Tying a history lesson to the present, Gardner pointed to a low point in the Revolutionary War when morale was low and recruits were not re-enlisting, but George Washington made the crucial decision to cross the Delaware River on Christmas night 1776 and surprise the enemy, “and they won.”
He added, “even though they were outmanned, outgunned, they weren’t out of heart, because that’s what makes this nation who we are. We won the battle. We won the war, and went on to create the United States of America.”
Early leaders had to balance the powers of the federal government with those of the states, he added, which was not an easy task, but those forming this new government were determined to avoid the tyranny they had just fought off.
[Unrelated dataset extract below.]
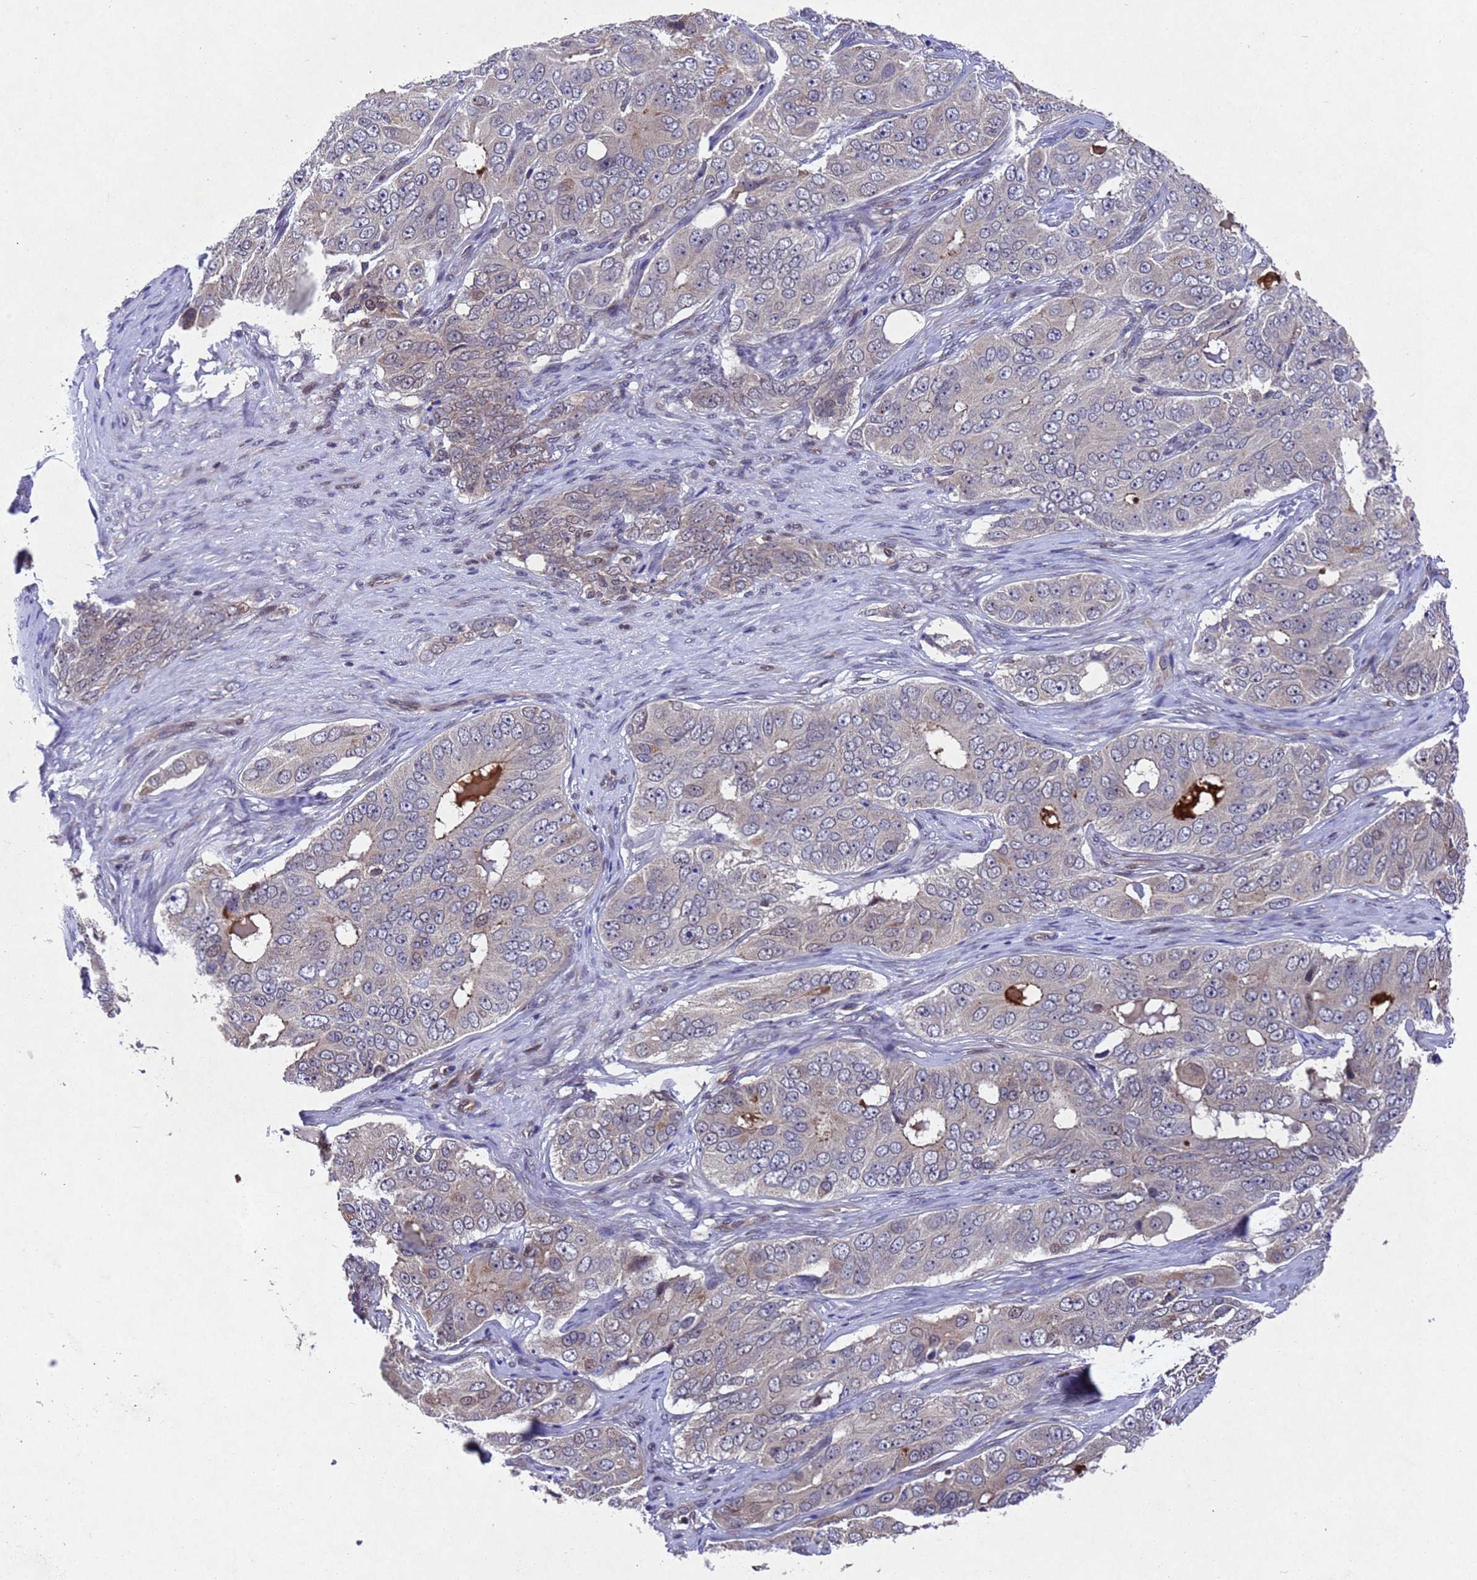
{"staining": {"intensity": "weak", "quantity": "<25%", "location": "cytoplasmic/membranous,nuclear"}, "tissue": "ovarian cancer", "cell_type": "Tumor cells", "image_type": "cancer", "snomed": [{"axis": "morphology", "description": "Carcinoma, endometroid"}, {"axis": "topography", "description": "Ovary"}], "caption": "DAB (3,3'-diaminobenzidine) immunohistochemical staining of ovarian endometroid carcinoma demonstrates no significant staining in tumor cells. (DAB IHC visualized using brightfield microscopy, high magnification).", "gene": "TBK1", "patient": {"sex": "female", "age": 51}}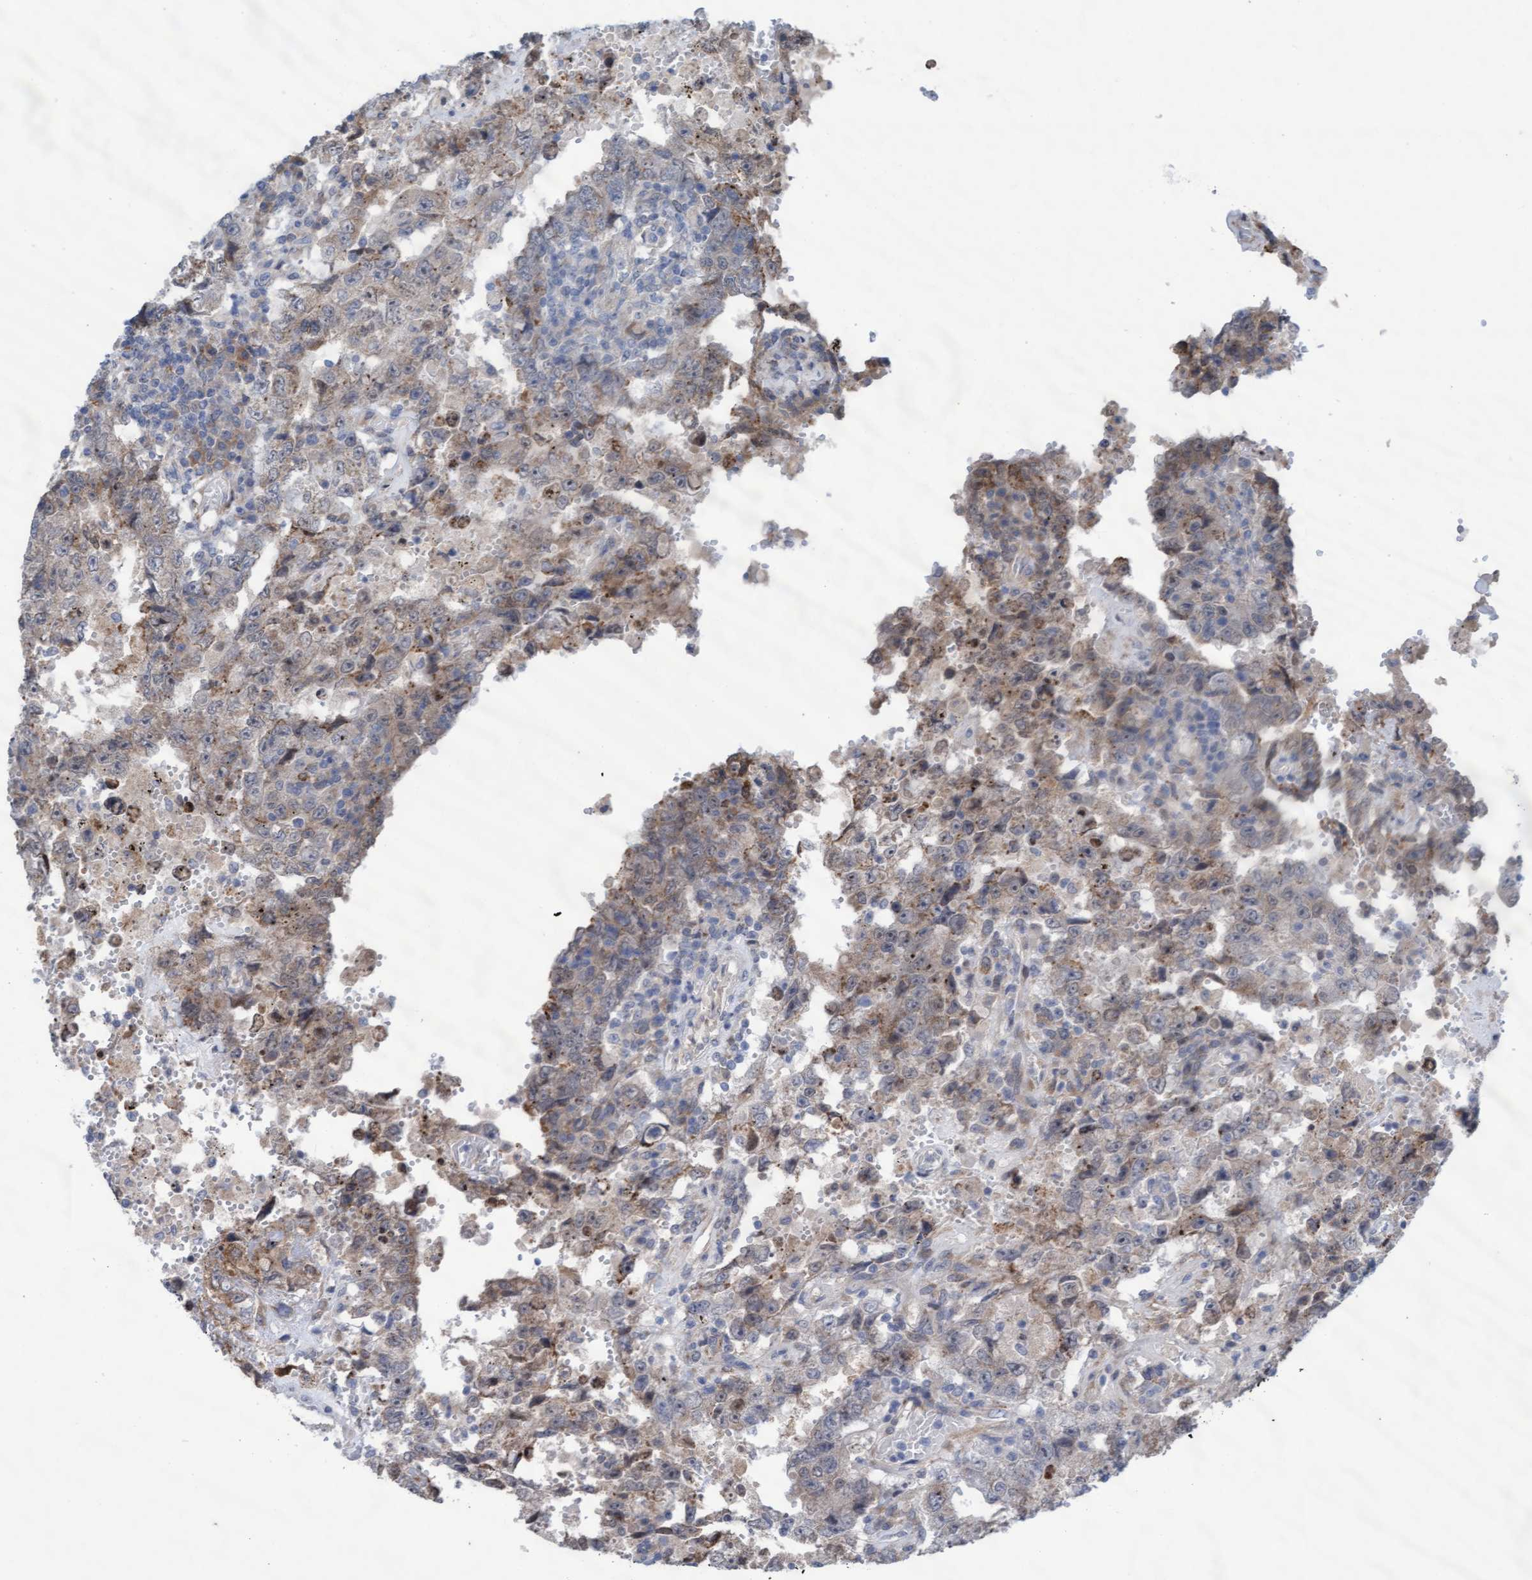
{"staining": {"intensity": "weak", "quantity": ">75%", "location": "cytoplasmic/membranous"}, "tissue": "testis cancer", "cell_type": "Tumor cells", "image_type": "cancer", "snomed": [{"axis": "morphology", "description": "Carcinoma, Embryonal, NOS"}, {"axis": "topography", "description": "Testis"}], "caption": "Testis embryonal carcinoma stained with immunohistochemistry (IHC) exhibits weak cytoplasmic/membranous staining in approximately >75% of tumor cells.", "gene": "PLCD1", "patient": {"sex": "male", "age": 26}}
In response to John Adams’ statement to his wife Abigail wondering if future generations of Americans would deserve the freedoms they fought to give them, Gardner said, “Yes, every generation deserves the freedom they fought for, just like the freedom Mac fought for … We are going to focus on rebuilding American leadership … We are going to be proud of who we are around the globe and make sure we stand up for American values … We are the United States of America and we are an exceptional nation. We are not going to sit down, take a back row seat.”
He said it is time for the U.S. to break out of the “junior varsity ranks of world leadership” and say to the world “the United States is back.”
Cutline: Protestors gather in front of the Adams State student union building where Republicans were holding the annual Lincoln Day dinner Saturday night. No one was allowed in the building without a ticket, and extra security was stationed at the building’s entrances.